··· DATASET RECORDS ···

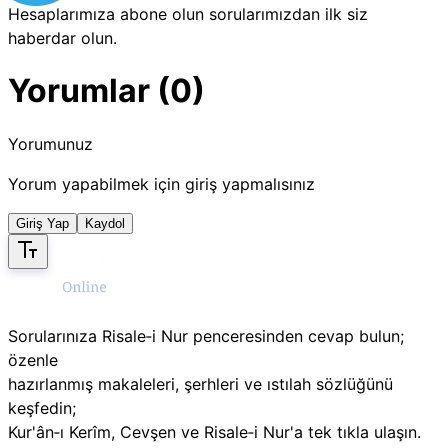
Hesaplarımıza abone olun sorularımızdan ilk siz
haberdar olun.
Yorumlar (0)
Yorumunuz
Yorum yapabilmek için giriş yapmalısınız
Giriş Yap
Kaydol
Sorularınıza Risale‑i Nur penceresinden cevap bulun;
özenle
hazırlanmış makaleleri, şerhleri ve ıstılah sözlüğünü
keşfedin;
Kur'ân‑ı Kerîm, Cevşen ve Risale‑i Nur'a tek tıkla ulaşın.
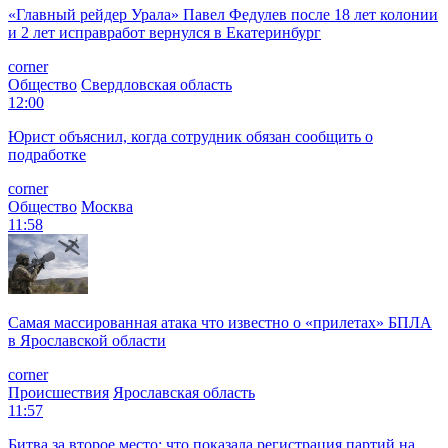
«Главный рейдер Урала» Павел Федулев после 18 лет колонии
и 2 лет исправработ вернулся в Екатеринбург
corner
Общество
Свердловская область
12:00
Юрист объяснил, когда сотрудник обязан сообщить о
подработке
corner
Общество
Москва
11:58
Самая массированная атака что известно о «прилетах» БПЛА
в Ярославской области
corner
Происшествия
Ярославская область
11:57
Битва за второе место: что показала регистрация партий на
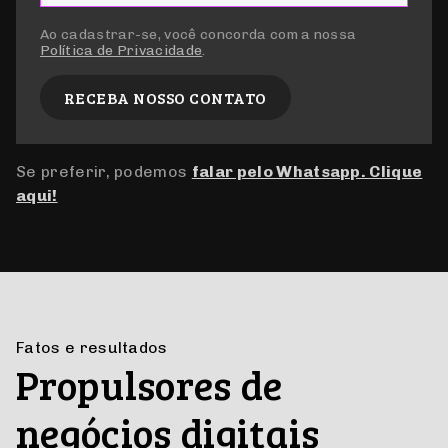
Ao cadastrar-se, você concorda com a nossa
Política de Privacidade
.
RECEBA NOSSO CONTATO
Se preferir, podemos
falar pelo Whatsapp. Clique
aqui!
Fatos e resultados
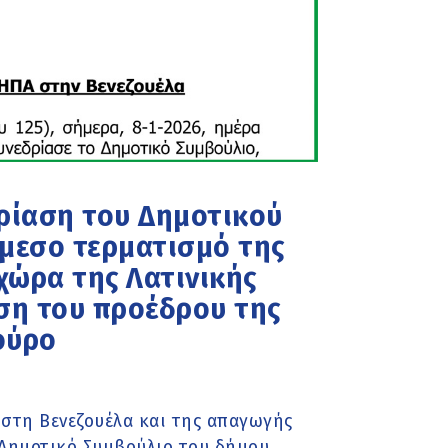
δρίαση του Δημοτικού
άμεσο τερματισμό της
χώρα της Λατινικής
ση του προέδρου της
ούρο
 στη Βενεζουέλα και της απαγωγής
Δημοτικό Συμβούλιο του δήμου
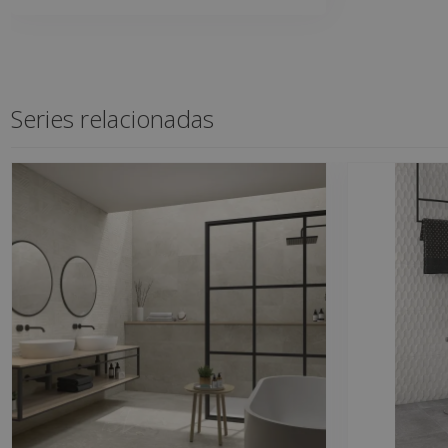
Series relacionadas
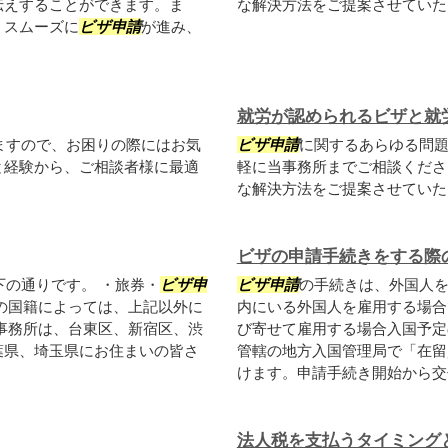
伝えすることができます。ま
な解決方法をご提案させていた
、スムーズに
ビザ申請
が進み、
就労が認められるビザと就
ますので、お困りの際にはお気
ビザ申請
に関するあらゆる問
と経験から、ご相談者様に最適
軽に当事務所までご相談くださ
な解決方法をご提案させていた
ビザの申請手続きをする際
下の通りです。 ・旅券・
ビザ申
ビザ申請
の手続きは、外国人
の国籍によっては、上記以外に
内にいる外国人を雇用する場合
事務所は、台東区、新宿区、渋
び寄せて雇用する場合入国予定
葉県、埼玉県にお住まいの皆さ
管轄の地方入国管理局で「在留
けます。申請手続き開始から交付
法人税を支払うタイミング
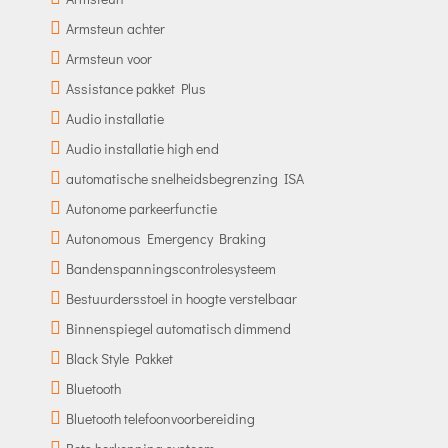
Armsteun achter
Armsteun voor
Assistance pakket Plus
Audio installatie
Audio installatie high end
automatische snelheidsbegrenzing ISA
Autonome parkeerfunctie
Autonomous Emergency Braking
Bandenspanningscontrolesysteem
Bestuurdersstoel in hoogte verstelbaar
Binnenspiegel automatisch dimmend
Black Style Pakket
Bluetooth
Bluetooth telefoonvoorbereiding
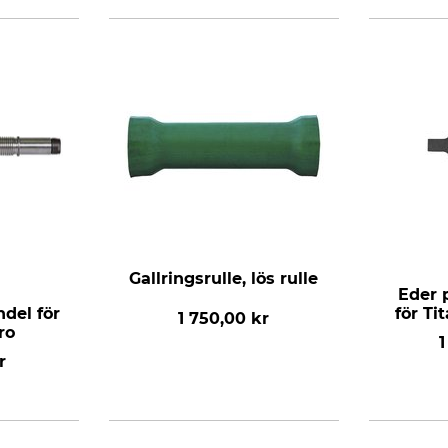
Gallringsrulle, lös rulle
Eder 
del för
för Ti
1 750,00 kr
ro
1
r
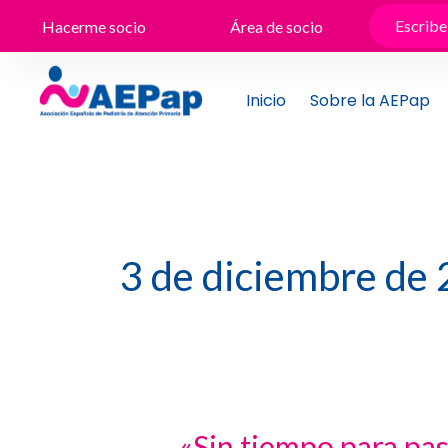
Ir
Hacerme socio
Área de socio
al
contenido
Inicio
Sobre la AEPap
3 de diciembre de
«Sin tiempo para pas
«Sin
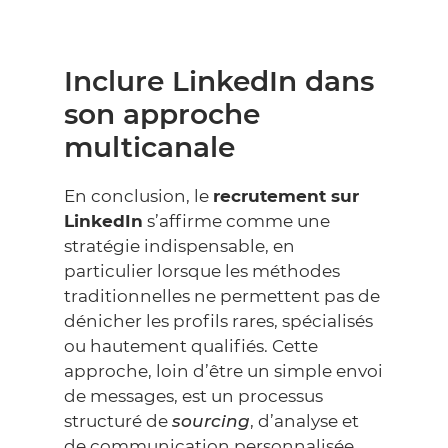
Inclure LinkedIn dans
son approche
multicanale
En conclusion, le
recrutement sur
LinkedIn
s’affirme comme une
stratégie indispensable, en
particulier lorsque les méthodes
traditionnelles ne permettent pas de
dénicher les profils rares, spécialisés
ou hautement qualifiés. Cette
approche, loin d’être un simple envoi
de messages, est un processus
structuré de
sourcing
, d’analyse et
de communication personnalisée.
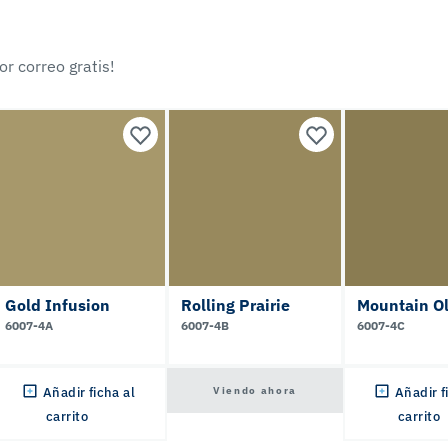
r correo gratis!
Gold Infusion
Rolling Prairie
Mountain Ol
6007-4A
6007-4B
6007-4C
Viendo ahora
Añadir ficha al
Añadir f
carrito
carrito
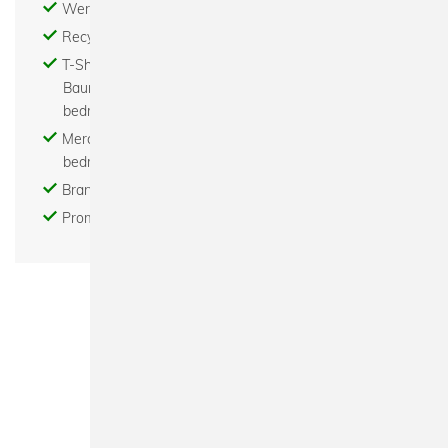
Werbemittel bedrucken - Abishirts bedrucken
Recycled - Bio - Fair - Nachhaltig
T-Shirts bedrucken - Hoodies bedrucken -
Baumwolltaschen bedrucken - Turnbeutel
bedrucken
Merchandise bedrucken - Tour merchandise
bedrucken
Brand - Modelabel - Beratung - Gestaltung
Promotion Textil bedrucken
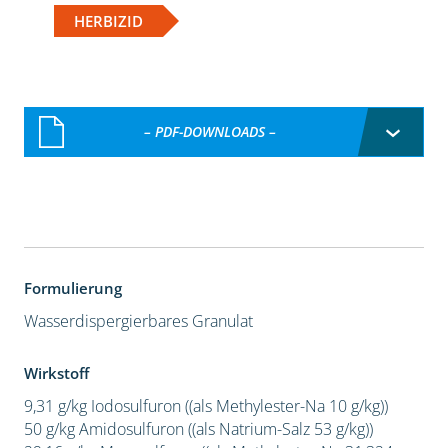
HERBIZID
– PDF-DOWNLOADS –
Formulierung
Wasserdispergierbares Granulat
Wirkstoff
9,31 g/kg Iodosulfuron ((als Methylester-Na 10 g/kg))
50 g/kg Amidosulfuron ((als Natrium-Salz 53 g/kg))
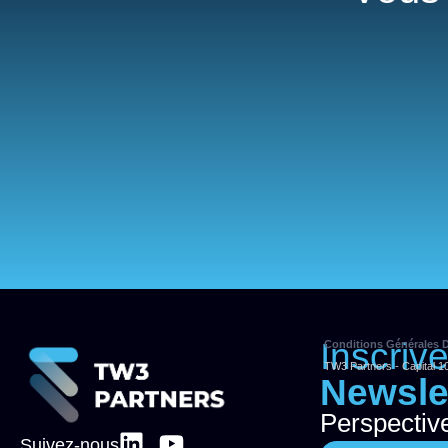
Inscriv
Conditions Générales D
TW3 Partners - Capital 1
Newsle
Perspectiv
Suivez-nous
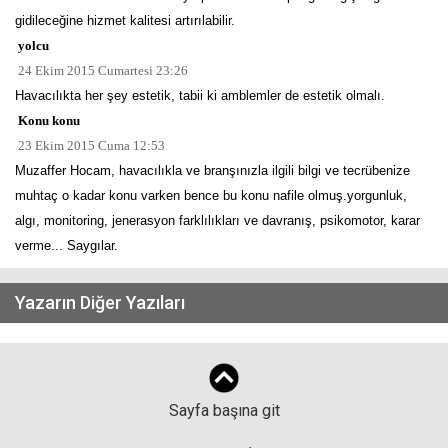
gidileceğine hizmet kalitesi artırılabilir.
yolcu
24 Ekim 2015 Cumartesi 23:26
Havacılıkta her şey estetik, tabii ki amblemler de estetik olmalı.
Konu konu
23 Ekim 2015 Cuma 12:53
Muzaffer Hocam, havacılıkla ve branşınızla ilgili bilgi ve tecrübenize
muhtaç o kadar konu varken bence bu konu nafile olmuş.yorgunluk,
algı, monitoring, jenerasyon farklılıkları ve davranış, psikomotor, karar
verme... Saygılar.
Yazarın Diğer Yazıları
Sayfa başına git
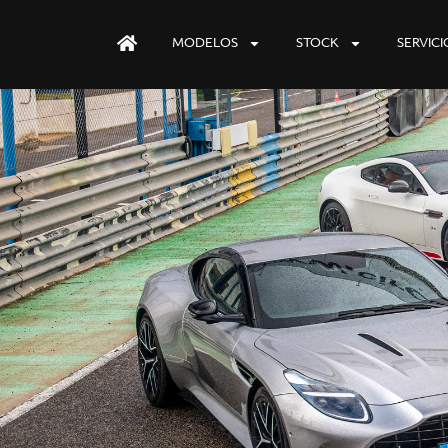
MODELOS
STOCK
SERVICI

···

Please retype every line of text in the listing above, leaving out the pictures.

▶ **ANSWER BOX**
Hesaplarımıza abone olun sorularımızdan ilk siz
haberdar olun.
Yorumlar (0)
Yorumunuz
Yorum yapabilmek için giriş yapmalısınız
Giriş Yap
Kaydol
Sorularınıza Risale‑i Nur penceresinden cevap bulun;
özenle
hazırlanmış makaleleri, şerhleri ve ıstılah sözlüğünü
keşfedin;
Kur'ân‑ı Kerîm, Cevşen ve Risale‑i Nur'a tek tıkla ulaşın.
«Главный рейдер Урала» Павел Федулев после 18 лет колонии
и 2 лет исправработ вернулся в Екатеринбург
corner
Общество
Свердловская область
12:00
Юрист объяснил, когда сотрудник обязан сообщить о
подработке
corner
Общество
Москва
11:58
Самая массированная атака что известно о «прилетах» БПЛА
в Ярославской области
corner
Происшествия
Ярославская область
11:57
Битва за второе место: что показала регистрация партий на
Ao cadastrar-se, você concorda com a nossa
Política de Privacidade
.
RECEBA NOSSO CONTATO
Se preferir, podemos
falar pelo Whatsapp. Clique
aqui!
Fatos e resultados
δρίαση του Δημοτικού
άμεσο τερματισμό της
χώρα της Λατινικής
ση του προέδρου της
ούρο
 στη Βενεζουέλα και της απαγωγής
Δημοτικό Συμβούλιο του δήμου
Series relacionadas
伝えすることができます。ま
な解決方法をご提案させていた
、スムーズに
ビザ申請
が進み、
就労が認められるビザと就
ますので、お困りの際にはお気
ビザ申請
に関するあらゆる問
と経験から、ご相談者様に最適
軽に当事務所までご相談くださ
な解決方法をご提案させていた
ビザの申請手続きをする際
下の通りです。 ・旅券・
ビザ申
ビザ申請
の手続きは、外国人
の国籍によっては、上記以外に
内にいる外国人を雇用する場合
事務所は、台東区、新宿区、渋
び寄せて雇用する場合入国予定
葉県、埼玉県にお住まいの皆さ
管轄の地方入国管理局で「在留
けます。申請手続き開始から交付
法人税を支払うタイミング
Armsteun achter
Armsteun voor
Assistance pakket Plus
Audio installatie
Audio installatie high end
automatische snelheidsbegrenzing ISA
Autonome parkeerfunctie
Autonomous Emergency Braking
Bandenspanningscontrolesysteem
Bestuurdersstoel in hoogte verstelbaar
Binnenspiegel automatisch dimmend
Black Style Pakket
Bluetooth
Bluetooth telefoonvoorbereiding
Gallringsrulle, lös rulle
Eder 
del för
för Ti
1 750,00 kr
ro
1
r
Ir
Hacerme socio
Área de socio
al
contenido
Inicio
Sobre la AEPap
3 de diciembre de
«Sin tiempo para pas
«Sin
Inclure LinkedIn dans
son approche
multicanale
En conclusion, le
recrutement sur
LinkedIn
s’affirme comme une
stratégie indispensable, en
particulier lorsque les méthodes
traditionnelles ne permettent pas de
dénicher les profils rares, spécialisés
ou hautement qualifiés. Cette
approche, loin d’être un simple envoi
de messages, est un processus
structuré de
sourcing
, d’analyse et
de communication personnalisée.
r correo gratis!
Gold Infusion
Rolling Prairie
Mountain Ol
6007-4A
6007-4B
6007-4C
Viendo ahora
Añadir ficha al
Añadir f
carrito
carrito
Werbemittel bedrucken - Abishirts bedrucken
Recycled - Bio - Fair - Nachhaltig
T-Shirts bedrucken - Hoodies bedrucken -
Baumwolltaschen bedrucken - Turnbeutel
bedrucken
Merchandise bedrucken - Tour merchandise
bedrucken
Brand - Modelabel - Beratung - Gestaltung
Promotion Textil bedrucken
HERBIZID
– PDF-DOWNLOADS –
Formulierung
Wasserdispergierbares Granulat
Wirkstoff
9,31 g/kg Iodosulfuron ((als Methylester-Na 10 g/kg))
50 g/kg Amidosulfuron ((als Natrium-Salz 53 g/kg))
Inscriv
Conditions Générales D
TW3 Partners - Capital 1
Newsle
Perspectiv
Suivez-nous
gidileceğine hizmet kalitesi artırılabilir.
yolcu
24 Ekim 2015 Cumartesi 23:26
Havacılıkta her şey estetik, tabii ki amblemler de estetik olmalı.
Konu konu
23 Ekim 2015 Cuma 12:53
Muzaffer Hocam, havacılıkla ve branşınızla ilgili bilgi ve tecrübenize
muhtaç o kadar konu varken bence bu konu nafile olmuş.yorgunluk,
algı, monitoring, jenerasyon farklılıkları ve davranış, psikomotor, karar
verme... Saygılar.
Yazarın Diğer Yazıları
Sayfa başına git
MODELOS
STOCK
SERVICI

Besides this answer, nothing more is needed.